Saio de casa no Capão Redondo [na zona sul de São Paulo] umas 9h, e só volto lá pela meia noite”, conta Gabriel Fagundes Guimarães, 23, enquanto tenta ajustar o freio dianteiro quebrado de sua bicicleta. As 15 horas trabalhadas diariamente parecem pouco quando chega o final de semana. “De sábado pra domingo já cansei de emendar direto [fazer mais de 24 horas seguidas de entregas]. Aí nem durmo. Tem uns que dormem na praça, mas prefiro ficar ligado”. É hora do almoço, um dos horários de rush para os entregadores de aplicativo como Guimarães —o outro é o do jantar—, e o app toca interrompendo a conversa com a reportagem. Ele se despede e sai pedalando rumo a um restaurante no bairro de Pinheiros, zona oeste de São Paulo. Sem o freio dianteiro, perdido quando ele bateu na traseira de um carro.

Na matéria (ibidem,2019), chamam a atenção os valores recebidos por estes trabalhadores por tantas horas de labor, principalmente se considerarmos que a maior parte deles trabalha todos os dias da semana:


Uma pesquisa da Associação Aliança Bike, criada em 2003 com o objetivo de fortalecer a economia que gira em torno da bicicleta, traçou o perfil destes trabalhadores com base em centenas de entrevistas: 99% são do sexo masculino, 71% se declararam negros, mais de 50% tem entre 18 e 22 anos de idade, 57% trabalham todos os dias da semana, e 75% ficam conectados ao aplicativo por até 12 horas seguidas —sendo que 30% trabalham ainda mais tempo. Tudo isso por um ganho médio mensal de 992 reais (seis reais a menos do que o salário mínimo, fixado em 998 reais). O menor valor mensal recebido encontrado no levantamento foi 375 reais, para entregadores que trabalham três horas diárias, e o maior foi 1.460 reais, para 14 horas trabalhadas.


No período de pandemia e isolamento social, seguido do fechamento de parte do comércio e do consequente aumento do desemprego, mais pessoas recorreram aos aplicativos: uns para ser atendidos (se locomoverem evitando o transporte público, pedir entregas de comida, etc.), outros para trabalhar pelos aplicativos.

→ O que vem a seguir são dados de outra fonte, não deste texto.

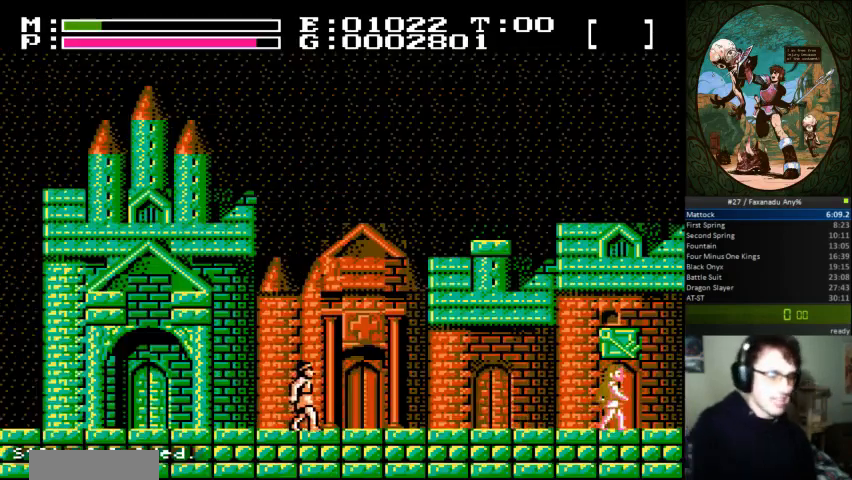
{"dt_ms": 1000, "buttons": ["DPAD_RIGHT"]}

Em matéria publicada pelo Deutsche Welle (VI), há o relato de alguns entregadores contando dos impactos da pandemia:


Com a demanda em alta, as principais empresas do setor - iFood, Rappi, Uber Eats e Loggi - ampliaram a quantidade de entregadores nas ruas, acirrando a "disputa" por corridas. Por isso, além de começar o dia mais cedo para enfrentar a concorrência em Brasília, Calado agora trabalha mais para ganhar o mesmo que recebia há alguns meses. Antes da pandemia, a sua meta diária de 200 reais era viável. Hoje, está difícil chegar a 100 reais, conta. A dependência cada vez maior dos entregadores no período de isolamento social evidenciou a precarização das condições de trabalhado da categoria no país. Para fins fiscais, eles são autônomos e, em geral, não possuem proteções laborais ou seguros contra acidentes. "Nossas vidas não têm importância nenhuma para essas empresas", diz Calado. "O que interessa para elas é o cliente. Somos descartáveis. Nós nos matamos de trabalhar, mas não conseguimos pagar as contas." Aos 27 anos, Lauanda de Lima também enfrenta dificuldades para sobreviver com o salário de entregadora. Ela perdeu o emprego em marketing durante a pandemia e precisou achar uma forma de pagar mensalidades pendentes da faculdade. Está ganhando entre 60 e 80 reais por dia em corridas que atingiram valores "absurdos" na Grande São Paulo. "Tem muita mão de obra, e as empresas estão diminuindo as taxas. Querem pagar 13 reais para um percurso de 18 km. Isso não cobre nem a gasolina", diz.

Há inúmeras outras matérias sobre a piora nas condições de trabalho dos entregadores de aplicativos na pandemia, como se nota em simples pesquisa por meio de ferramentas de internet.


Os aplicativos adotam meios para controlar valores de corrida (vide dias chuvosos, frios, feriados) e criam de pontuação e rankings dos entregadores, condicionando-os a trabalhar durante longas jornadas para que possam receber mais pedidos. Dessa forma, vão subordinando o trabalhador de forma indireta, mas constante, mitigando sua autonomia ao extremo.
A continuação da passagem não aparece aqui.